What you should do ▸ Output the text in the records below as a JSON list of strings, one string per line, with blank lines and the pictures left out.
___ Excerpted records ___
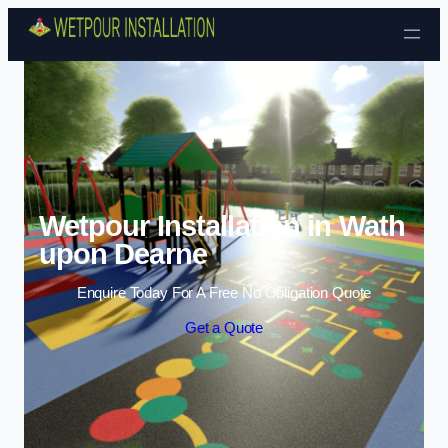
Skip to content
Wetpour Installation in Wath
upon Dearne
Enquire Today For A Free No Obligation Quote
Get a Quote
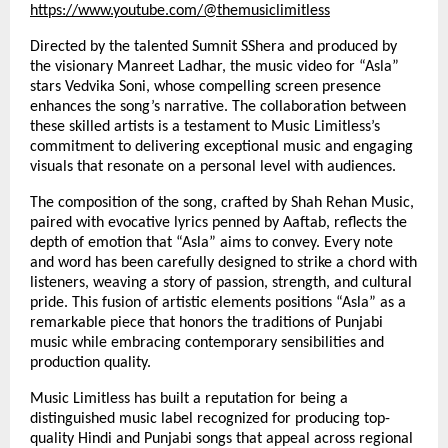
https://www.youtube.com/@themusiclimitless
Directed by the talented Sumnit SShera and produced by
the visionary Manreet Ladhar, the music video for “Asla”
stars Vedvika Soni, whose compelling screen presence
enhances the song’s narrative. The collaboration between
these skilled artists is a testament to Music Limitless’s
commitment to delivering exceptional music and engaging
visuals that resonate on a personal level with audiences.
The composition of the song, crafted by Shah Rehan Music,
paired with evocative lyrics penned by Aaftab, reflects the
depth of emotion that “Asla” aims to convey. Every note
and word has been carefully designed to strike a chord with
listeners, weaving a story of passion, strength, and cultural
pride. This fusion of artistic elements positions “Asla” as a
remarkable piece that honors the traditions of Punjabi
music while embracing contemporary sensibilities and
production quality.
Music Limitless has built a reputation for being a
distinguished music label recognized for producing top-
quality Hindi and Punjabi songs that appeal across regional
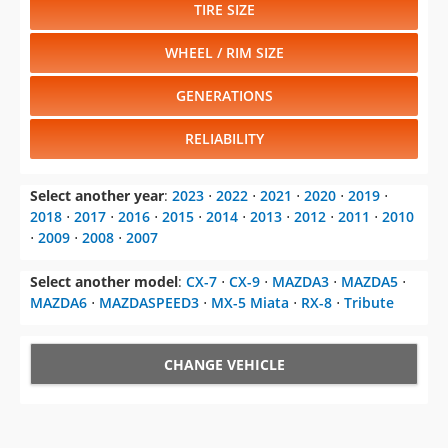
TIRE SIZE
WHEEL / RIM SIZE
GENERATIONS
RELIABILITY
Select another year
:
2023
⋅
2022
⋅
2021
⋅
2020
⋅
2019
⋅
2018
⋅
2017
⋅
2016
⋅
2015
⋅
2014
⋅
2013
⋅
2012
⋅
2011
⋅
2010
⋅
2009
⋅
2008
⋅
2007
Select another model
:
CX-7
⋅
CX-9
⋅
MAZDA3
⋅
MAZDA5
⋅
MAZDA6
⋅
MAZDASPEED3
⋅
MX-5 Miata
⋅
RX-8
⋅
Tribute
CHANGE VEHICLE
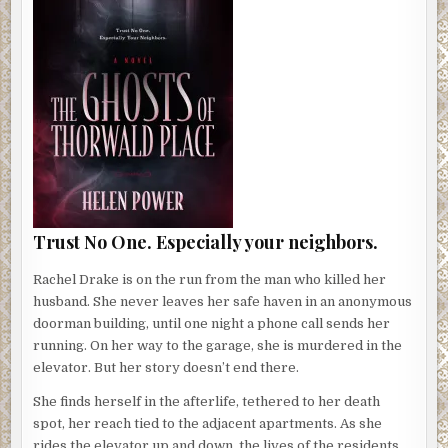
Trust No One. Especially your neighbors.
Rachel Drake is on the run from the man who killed her
husband. She never leaves her safe haven in an anonymous
doorman building, until one night a phone call sends her
running. On her way to the garage, she is murdered in the
elevator. But her story doesn’t end there.
She finds herself in the afterlife, tethered to her death
spot, her reach tied to the adjacent apartments. As she
rides the elevator up and down, the lives of the residents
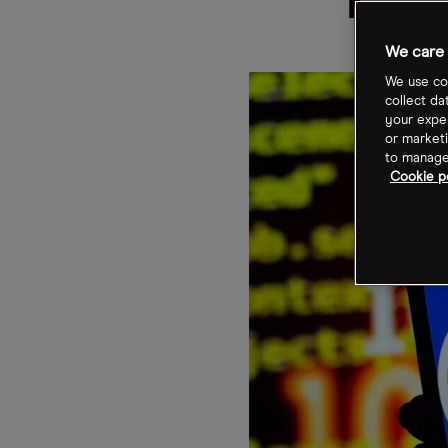
TS
We care 
We use coo
collect da
your exper
or marketi
to manage 
Cookie po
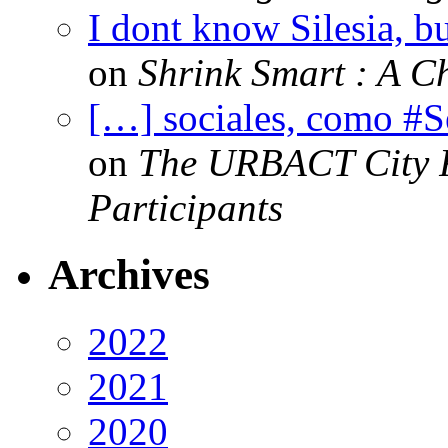
I dont know Silesia, but
on
Shrink Smart : A Ch
[…] sociales, como #
on
The URBACT City Fe
Participants
Archives
2022
2021
2020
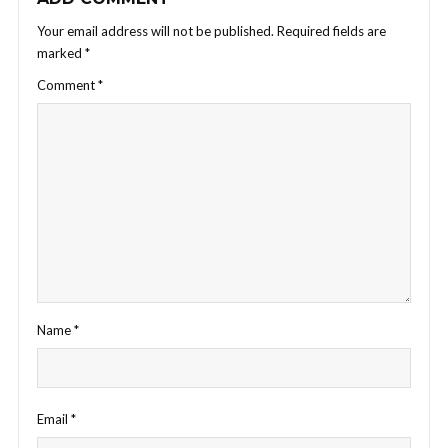
Your email address will not be published.
Required fields are
marked
*
Comment
*
Name
*
Email
*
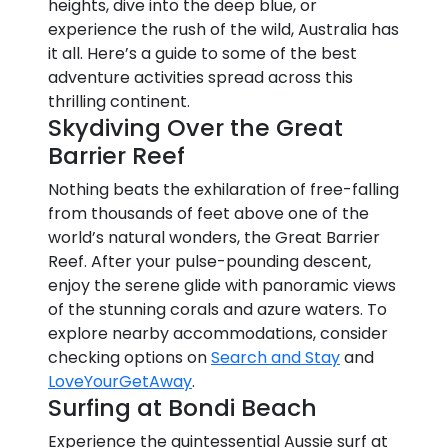
heights, dive into the deep blue, or
experience the rush of the wild, Australia has
it all. Here’s a guide to some of the best
adventure activities spread across this
thrilling continent.
Skydiving Over the Great
Barrier Reef
Nothing beats the exhilaration of free-falling
from thousands of feet above one of the
world’s natural wonders, the Great Barrier
Reef. After your pulse-pounding descent,
enjoy the serene glide with panoramic views
of the stunning corals and azure waters. To
explore nearby accommodations, consider
checking options on
Search and Stay
and
LoveYourGetAway
.
Surfing at Bondi Beach
Experience the quintessential Aussie surf at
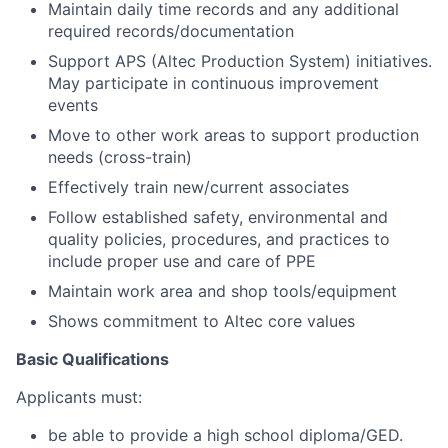
Maintain daily time records and any additional
required records/documentation
Support APS (Altec Production System) initiatives.
May participate in continuous improvement
events
Move to other work areas to support production
needs (cross-train)
Effectively train new/current associates
Follow established safety, environmental and
quality policies, procedures, and practices to
include proper use and care of PPE
Maintain work area and shop tools/equipment
Shows commitment to Altec core values
Basic Qualifications
Applicants must:
be able to provide a high school diploma/GED.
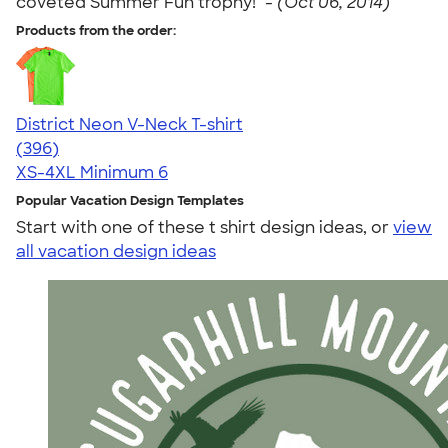
coveted Summer Fun trophy!" -
(Oct 06, 2014)
Products from the order:
District Neon V-Neck T-shirt
4.56
396
(396)
XS-4XL
Minimum 6
Popular Vacation Design Templates
Start with one of these t shirt design ideas, or
view
all vacation design ideas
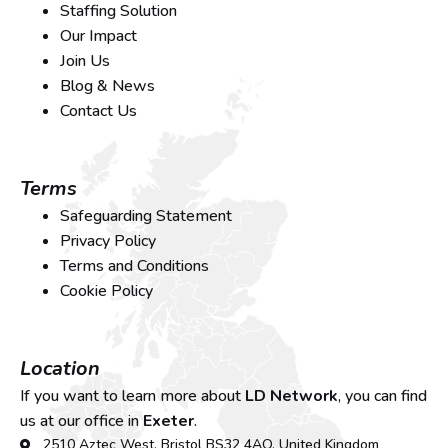
Staffing Solution
Our Impact
Join Us
Blog & News
Contact Us
Terms
Safeguarding Statement
Privacy Policy
Terms and Conditions
Cookie Policy
Location
If you want to learn more about
LD Network
, you can find
us at our office in
Exeter
.
2510 Aztec West, Bristol BS32 4AQ, United Kingdom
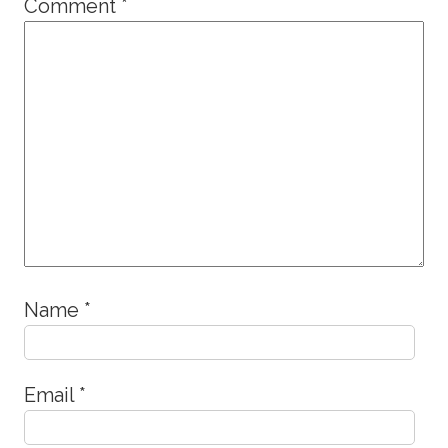
Comment
*
Name
*
Email
*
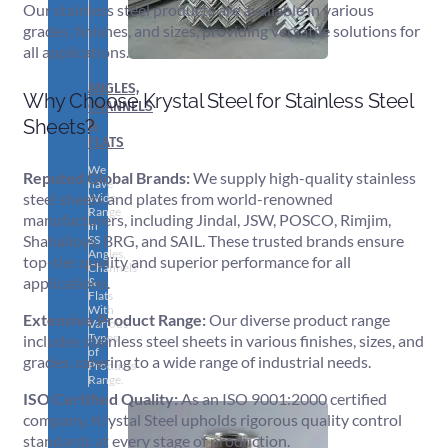
Our stainless steel products are available in various
grades, finishes, and sizes, providing versatile solutions for
all applications.
ANGLES,
Why Choose Krystal Steel for Stainless Steel
CHANNELS
&
Sheets?
FLATS
We
Reputed Global Brands:
We supply high-quality stainless
have
steel sheets and plates from world-renowned
Wide
Range
manufacturers, including Jindal, JSW, POSCO, Rimjim,
in
Shahalloys, BRG, and SAIL. These trusted brands ensure
SS
Angles,
top-tier quality and superior performance for all
Channels
applications.
&
Flats
With
Extensive Product Range:
Our diverse product range
Various
Types
includes stainless steel sheets in various finishes, sizes, and
of
grades, catering to a wide range of industrial needs.
Products
Range.
ISO Certified Quality:
As an ISO 9001:2000 certified
company, Krystal Steel upholds rigorous quality control
standards at every stage of production.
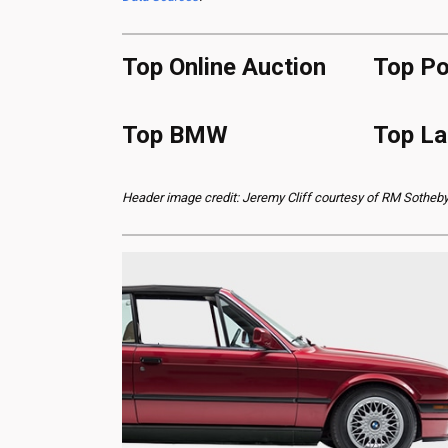
Top Online Auction
Top Po
Top BMW
Top La
Header image credit: Jeremy Cliff courtesy of RM Sotheby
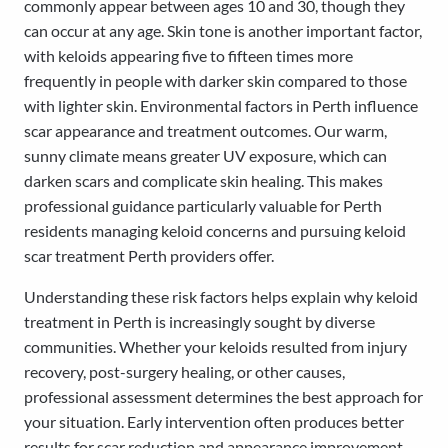
commonly appear between ages 10 and 30, though they
can occur at any age. Skin tone is another important factor,
with keloids appearing five to fifteen times more
frequently in people with darker skin compared to those
with lighter skin. Environmental factors in Perth influence
scar appearance and treatment outcomes. Our warm,
sunny climate means greater UV exposure, which can
darken scars and complicate skin healing. This makes
professional guidance particularly valuable for Perth
residents managing keloid concerns and pursuing keloid
scar treatment Perth providers offer.
Understanding these risk factors helps explain why keloid
treatment in Perth is increasingly sought by diverse
communities. Whether your keloids resulted from injury
recovery, post-surgery healing, or other causes,
professional assessment determines the best approach for
your situation. Early intervention often produces better
results for scar reduction and appearance improvement.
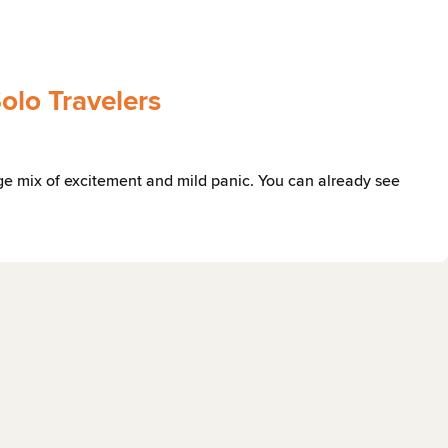
Solo Travelers
range mix of excitement and mild panic. You can already see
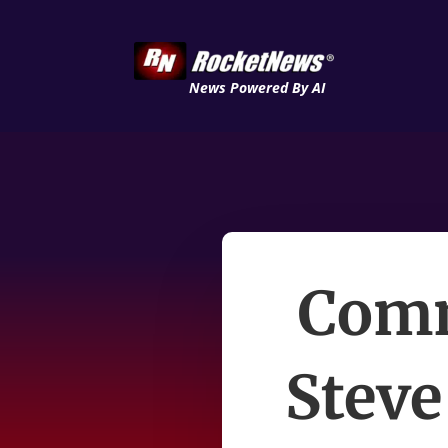
News Powered By AI
Comm
Steve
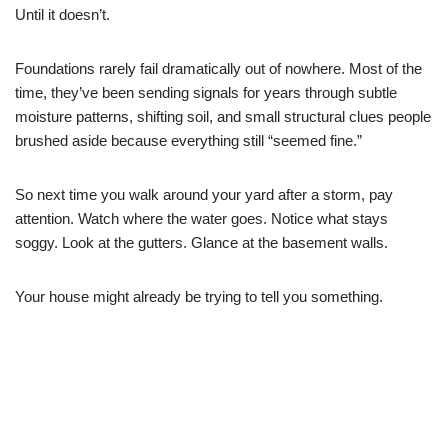
Until it doesn’t.
Foundations rarely fail dramatically out of nowhere. Most of the
time, they’ve been sending signals for years through subtle
moisture patterns, shifting soil, and small structural clues people
brushed aside because everything still “seemed fine.”
So next time you walk around your yard after a storm, pay
attention. Watch where the water goes. Notice what stays
soggy. Look at the gutters. Glance at the basement walls.
Your house might already be trying to tell you something.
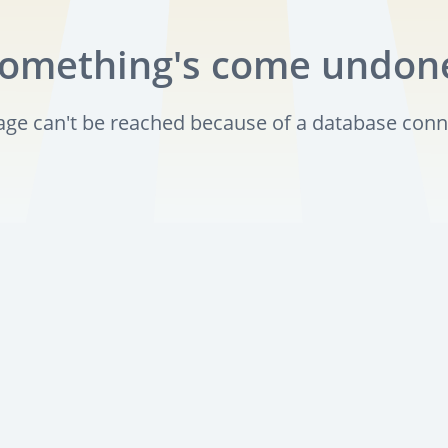
omething's come undon
page can't be reached because of a database conn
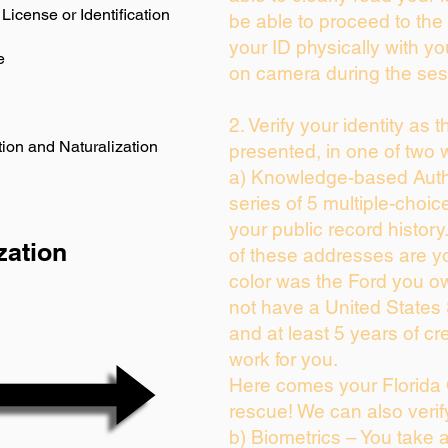
License or Identification
be able to proceed to the 
your ID physically with yo
e
on camera during the ses
2. Verify your identity as 
ion and Naturalization
presented, in one of two 
a) Knowledge-based Auth
series of 5 multiple-choi
your public record history.
zation
of these addresses are y
color was the Ford you ow
not have a United States
and at least 5 years of cre
work for you.
Here comes your Florida 
rescue! We can also verif
b) Biometrics – You take 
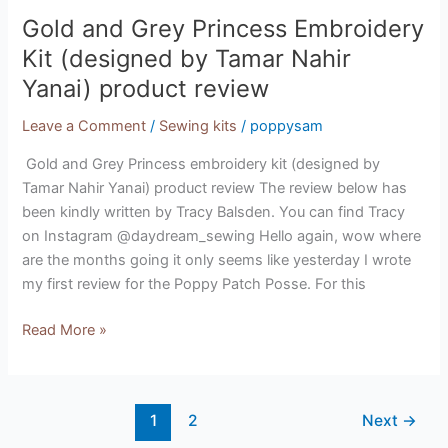
Gold and Grey Princess Embroidery
Kit (designed by Tamar Nahir
Yanai) product review
Leave a Comment
/
Sewing kits
/
poppysam
Gold and Grey Princess embroidery kit (designed by
Tamar Nahir Yanai) product review The review below has
been kindly written by Tracy Balsden. You can find Tracy
on Instagram @daydream_sewing Hello again, wow where
are the months going it only seems like yesterday I wrote
my first review for the Poppy Patch Posse. For this
Read More »
1
2
Next
→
___
Task output ▸
[
  "Skip to content",
  "Wetpour Installation in Wath",
  "upon Dearne",
  "Enquire Today For A Free No Obligation Quote",
  "Get a Quote",
  "https://www.youtube.com/@themusiclimitless",
  "Directed by the talented Sumnit SShera and produced by",
  "the visionary Manreet Ladhar, the music video for “Asla”",
  "stars Vedvika Soni, whose compelling screen presence",
  "enhances the song’s narrative. The collaboration between",
  "these skilled artists is a testament to Music Limitless’s",
  "commitment to delivering exceptional music and engaging",
  "visuals that resonate on a personal level with audiences.",
  "The composition of the song, crafted by Shah Rehan Music,",
  "paired with evocative lyrics penned by Aaftab, reflects the",
  "depth of emotion that “Asla” aims to convey. Every note",
  "and word has been carefully designed to strike a chord with",
  "listeners, weaving a story of passion, strength, and cultural",
  "pride. This fusion of artistic elements positions “Asla” as a",
  "remarkable piece that honors the traditions of Punjabi",
  "music while embracing contemporary sensibilities and",
  "production quality.",
  "Music Limitless has built a reputation for being a",
  "distinguished music label recognized for producing top-",
  "quality Hindi and Punjabi songs that appeal across regional",
  "TIRE SIZE",
  "WHEEL / RIM SIZE",
  "GENERATIONS",
  "RELIABILITY",
  "Select another year",
  ":",
  "2023",
  "⋅",
  "2022",
  "⋅",
  "2021",
  "⋅",
  "2020",
  "⋅",
  "2019",
  "⋅",
  "2018",
  "⋅",
  "2017",
  "⋅",
  "2016",
  "⋅",
  "2015",
  "⋅",
  "2014",
  "⋅",
  "2013",
  "⋅",
  "2012",
  "⋅",
  "2011",
  "⋅",
  "2010",
  "⋅",
  "2009",
  "⋅",
  "2008",
  "⋅",
  "2007",
  "Select another model",
  ":",
  "CX-7",
  "⋅",
  "CX-9",
  "⋅",
  "MAZDA3",
  "⋅",
  "MAZDA5",
  "⋅",
  "MAZDA6",
  "⋅",
  "MAZDASPEED3",
  "⋅",
  "MX-5 Miata",
  "⋅",
  "RX-8",
  "⋅",
  "Tribute",
  "CHANGE VEHICLE",
  "Trust No One. Especially your neighbors.",
  "Rachel Drake is on the run from the man who killed her",
  "husband. She never leaves her safe haven in an anonymous",
  "doorman building, until one night a phone call sends her",
  "running. On her way to the garage, she is murdered in the",
  "elevator. But her story doesn’t end there.",
  "She finds herself in the afterlife, tethered to her death",
  "spot, her reach tied to the adjacent apartments. As she",
  "rides the elevator up and down, the lives of the residents",
  "TS",
  "We care ",
  "We use coo",
  "collect da",
  "your exper",
  "or marketi",
  "to manage ",
  "Cookie po",
  "I dont know Silesia, but",
  "on",
  "Shrink Smart : A Ch",
  "[…] sociales, como #",
  "on",
  "The URBACT City Fe",
  "Participants",
  "Archives",
  "2022",
  "2021",
  "2020",
  "Your email address will not be published.",
  "Required fields are",
  "marked",
  "*",
  "Comment",
  "*",
  "Name",
  "*",
  "Email",
  "*",
  "heights, dive into the deep blue, or",
  "experience the rush of the wild, Australia has",
  "it all. Here’s a guide to some of the best",
  "adventure activities spread across this",
  "thrilling continent.",
  "Skydiving Over the Great",
  "Barrier Reef",
  "Nothing beats the exhilaration of free-falling",
  "from thousands of feet above one of the",
  "world’s natural wonders, the Great Barrier",
  "Reef. After your pulse-pounding descent,",
  "enjoy the serene glide with panoramic views",
  "of the stunning corals and azure waters. To",
  "explore nearby accommodations, consider",
  "checking options on",
  "Search and Stay",
  "and",
  "LoveYourGetAway",
  ".",
  "Surfing at Bondi Beach",
  "Experience the quintessential Aussie surf at",
  "Maintain daily time records and any additional",
  "required records/documentation",
  "Support APS (Altec Production System) initiatives.",
  "May participate in continuous improvement",
  "events",
  "Move to other work areas to support production",
  "needs (cross-train)",
  "Effectively train new/current associates",
  "Follow established safety, environmental and",
  "quality policies, procedures, and practices to",
  "include proper use and care of PPE",
  "Maintain work area and shop tools/equipment",
  "Shows commitment to Altec core values",
  "Basic Qualifications",
  "Applicants must:",
  "be able to provide a high school diploma/GED.",
  "coveted Summer Fun trophy!\" -",
  "(Oct 06, 2014)",
  "Products from the order:",
  "District Neon V-Neck T-shirt",
  "4.56",
  "396",
  "(396)",
  "XS-4XL",
  "Minimum 6",
  "Popular Vacation Design Templates",
  "Start with one of these t shirt design ideas, or",
  "view",
  "all vacation design ideas",
  "Staffing Solution",
  "Our Impact",
  "Join Us",
  "Blog & News",
  "Contact Us",
  "Terms",
  "Safeguarding Statement",
  "Privacy Policy",
  "Terms and Conditions",
  "Cookie Policy",
  "Location",
  "If you want to learn more about",
  "LD Network",
  ", you can find",
  "us at our office in",
  "Exeter",
  ".",
  "2510 Aztec West, Bristol BS32 4AQ, United Kingdom",
  "Comment",
  "*",
  "Name",
  "*",
  "Email",
  "*",
  "Our stainless steel products are available in various",
  "grades, finishes, and sizes, providing versatile solutions for",
  "all applications.",
  "ANGLES,",
  "Why Choose Krystal Steel for Stainless Steel",
  "CHANNELS",
  "&",
  "Sheets?",
  "FLATS",
  "We",
  "Reputed Global Brands:",
  "We supply high-quality stainless",
  "have",
  "steel sheets and plates from world-renowned",
  "Wide",
  "Range",
  "manufacturers, including Jindal, JSW, POSCO, Rimjim,",
  "in",
  "Shahalloys, BRG, and SAIL. These trusted brands ensure",
  "SS",
  "Angles,",
  "top-tier quality and superior performance for all",
  "Channels",
  "applications.",
  "&",
  "Flats",
  "With",
  "Extensive Product Range:",
  "Our diverse product range",
  "Various",
  "Types",
  "includes stainless steel sheets in various finishes, sizes, and",
  "of",
  "grades, catering to a wide range of industrial needs.",
  "Products",
  "Range.",
  "ISO Certified Quality:",
  "As an ISO 9001:2000 certified",
  "company, Krystal Steel upholds rigorous quality control",
  "standards at every stage of production.",
  "Top Online Auction",
  "Top Po",
  "Top BMW",
  "Top La",
  "Header image credit: Jeremy Cliff courtesy of RM Sotheby",
  "commonly appear between ages 10 and 30, though they",
  "can occur at any age. Skin tone is another important factor,",
  "with keloids appearing five to fifteen times more",
  "frequently in people with darker skin compared to those",
  "with lighter skin. Environmental factors in Perth influence",
  "scar appearance and treatment outcomes. Our warm,",
  "sunny climate means greater UV exposure, which can",
  "darken scars and complicate skin healing. This makes",
  "professional guidance particularly valuable for Perth",
  "residents managing keloid concerns and pursuing keloid",
  "scar treatment Perth providers offer.",
  "Understanding these risk factors helps explain why keloid",
  "treatment in Perth is increasingly sought by diverse",
  "communities. Whether your keloids resulted from injury",
  "recovery, post-surgery healing, or other causes,",
  "professional assessment determines the best approach for",
  "your situation. Early intervention often produces better",
  "results for scar reduction and appearance improvement.",
  "Solo Travelers",
  "range mix of excitement and mild panic. You can already see",
  "News Powered By AI",
  "Comm",
  "Steve",
  "Until it doesn’t.",
  "Foundations rarely fail dramatically out of nowhere. Most of the",
  "time, they’ve been sending signals for years through subtle",
  "moisture patterns, shifting soil, and small structural clues people",
  "brushed aside because everything still “seemed fine.”",
  "So next time you walk around your yard after a storm, pay",
  "attention. Watch where the water goes. Notice what stays",
  "soggy. Look at the gutters. Glance at the basement walls.",
  "Your house might already be trying to tell you something.",
  "omething's come undon",
  "page can't be reached because of a database conn",
  "License or Identification",
  "be able to proceed to the ",
  "your ID physically with yo",
  "e",
  "on camera during the ses",
  "2. Verify your identity as ",
  "ion and Naturalization",
  "presented, in one of two ",
  "a) Knowledge-based Auth",
  "series of 5 multiple-choi",
  "your public record history.",
  "zation",
  "of these addresses are y",
  "color was the Ford you ow",
  "not have a United States",
  "and at least 5 years of cre",
  "work for you.",
  "Here comes your Florida ",
  "rescue! We can also verif",
  "b) Biometrics – You take ",
  "Gold and Grey Princess Embroidery",
  "Kit (designed by Tamar Nahir",
  "Yanai) product review",
  "Leave a Comment",
  "/",
  "Sewing kits",
  "/",
  "poppysam",
  "Gold and Grey Princess embroidery kit (designed by",
  "Tamar Nahir Yanai) product review The review below has",
  "been kindly written by Tracy Balsden. You can find Tracy",
  "on Instagram @daydream_sewing Hello again, wow where",
  "are the months going it only seems like yesterday I wrote",
  "my first review for the Poppy Patch Posse. For this",
  "Read More »",
  "1",
  "2",
  "Next",
  "→"
]